Following up his 1984 international art-house hit Paris, Texas, German director Wim Wenders’s Wings of Desire [Der Himmel über Berlin] is an acclaimed essay on modern-day spirituality, observing the inhabitants’ failings and painstaking progress in the city of Berlin. It won him the Best Director award at the Cannes Film Festival in 1987.
Bruno Ganz and Otto Sander star as angels Damiel and Cassiel who, invisible to humanity, peer down on a Berlin divided between East and West and suffering from postwar scars, offering their help to lost souls.
Ganz’s Damiel is eventually so moved by what he sees that, spurred on by his love for trapeze artist Marion (Solveig Dommartin), he abandons his heavenly form to join the earthlings in their tangible, bread-and-butter existence.
In a screenplay he writes with Peter Handke, Wenders weaves his themes and characters together with fluid grace and shows real compassion for the damaged members of the human race. Yet some patience is required, though it will be rewarded. Despite Wenders’s consummate film-making skills, the lengthy movie of 128 minutes feels like an epic and sometimes moves at a crawl and never quite flies free of its weighty concerns.
All the same, Der Himmel über Berlin is an extraordinary film that deserves close attention.
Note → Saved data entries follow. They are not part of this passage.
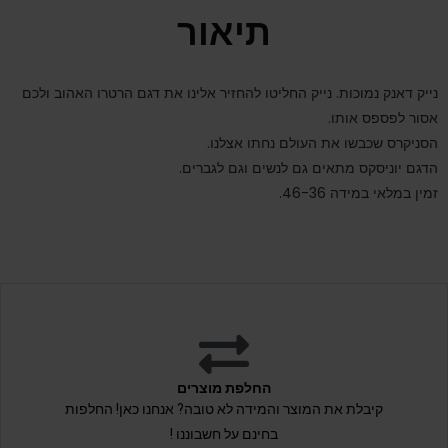
תיאור
נייק דאנק נמוכות. נייק החליטו להחזיר אלינו את דגם הרטרו האהוב ולכם
אסור לפספס אותו.
הסניקרס שכבשו את העולם נחתו אצלנו.
הדגם יוניסקס מתאים גם לנשים וגם לגברים.
זמין במלאי במידה 46-36.
החלפת מוצרים
קיבלת את המוצר והמידה לא טובה? אנחנו כאן! החלפות
בחינם על חשבוננו !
It is uniquely poetic, with gorgeous cinematography in human-sight colour (Eastmancolor) and angel-view black and white by Henri Alekan (winning the 1988 New York Film Critics award as Best Cinematographer), intense tunes by Nick Cave and a performance of exquisite, minimalist subtlety from Columbo star Peter Falk as Der Filmstar (basically himself).
Revisiting a totally changed Berlin, Wenders filmed a sequel in 1993: Faraway, So Close! [In Weiter Ferne, so Nah!], again with Ganz and Sander as angels Damiel and Cassiel, plus Dommartin and Falk.
RIP Bruno Ganz, the acclaimed Swiss-born film and theatre actor, best known for playing the angel Damiel in Wenders’s Wings of Desire (1987) and Adolf Hitler in the Oscar-nominated Downfall (2004), who died on 15 February 2019, aged 77.